■ **Aim of the task**
Print the text from every one of the rows below, word for word, but leave the pictures out.

■ **Data to use**
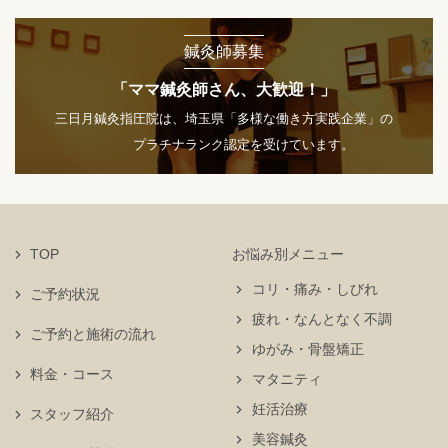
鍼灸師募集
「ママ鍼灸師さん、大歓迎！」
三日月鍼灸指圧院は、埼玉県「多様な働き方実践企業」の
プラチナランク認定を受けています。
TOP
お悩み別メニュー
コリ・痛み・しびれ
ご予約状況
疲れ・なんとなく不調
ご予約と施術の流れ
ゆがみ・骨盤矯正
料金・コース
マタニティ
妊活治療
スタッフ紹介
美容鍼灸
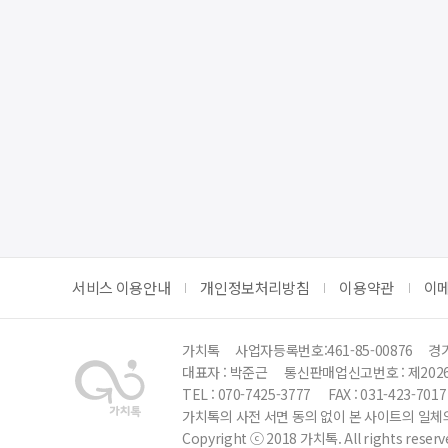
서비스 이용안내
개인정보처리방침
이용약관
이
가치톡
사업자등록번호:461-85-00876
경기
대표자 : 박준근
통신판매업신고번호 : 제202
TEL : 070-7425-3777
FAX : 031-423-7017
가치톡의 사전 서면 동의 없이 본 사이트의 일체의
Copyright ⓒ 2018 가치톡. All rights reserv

■ **Answer**
鍼灸師募集
「ママ鍼灸師さん、大歓迎！」
三日月鍼灸指圧院は、埼玉県「多様な働き方実践企業」の
プラチナランク認定を受けています。
TOP
お悩み別メニュー
コリ・痛み・しびれ
ご予約状況
疲れ・なんとなく不調
ご予約と施術の流れ
ゆがみ・骨盤矯正
料金・コース
マタニティ
妊活治療
スタッフ紹介
美容鍼灸
서비스 이용안내
개인정보처리방침
이용약관
이
가치톡
사업자등록번호:461-85-00876
경기
대표자 : 박준근
통신판매업신고번호 : 제202
TEL : 070-7425-3777
FAX : 031-423-7017
가치톡의 사전 서면 동의 없이 본 사이트의 일체의
Copyright ⓒ 2018 가치톡. All rights reserv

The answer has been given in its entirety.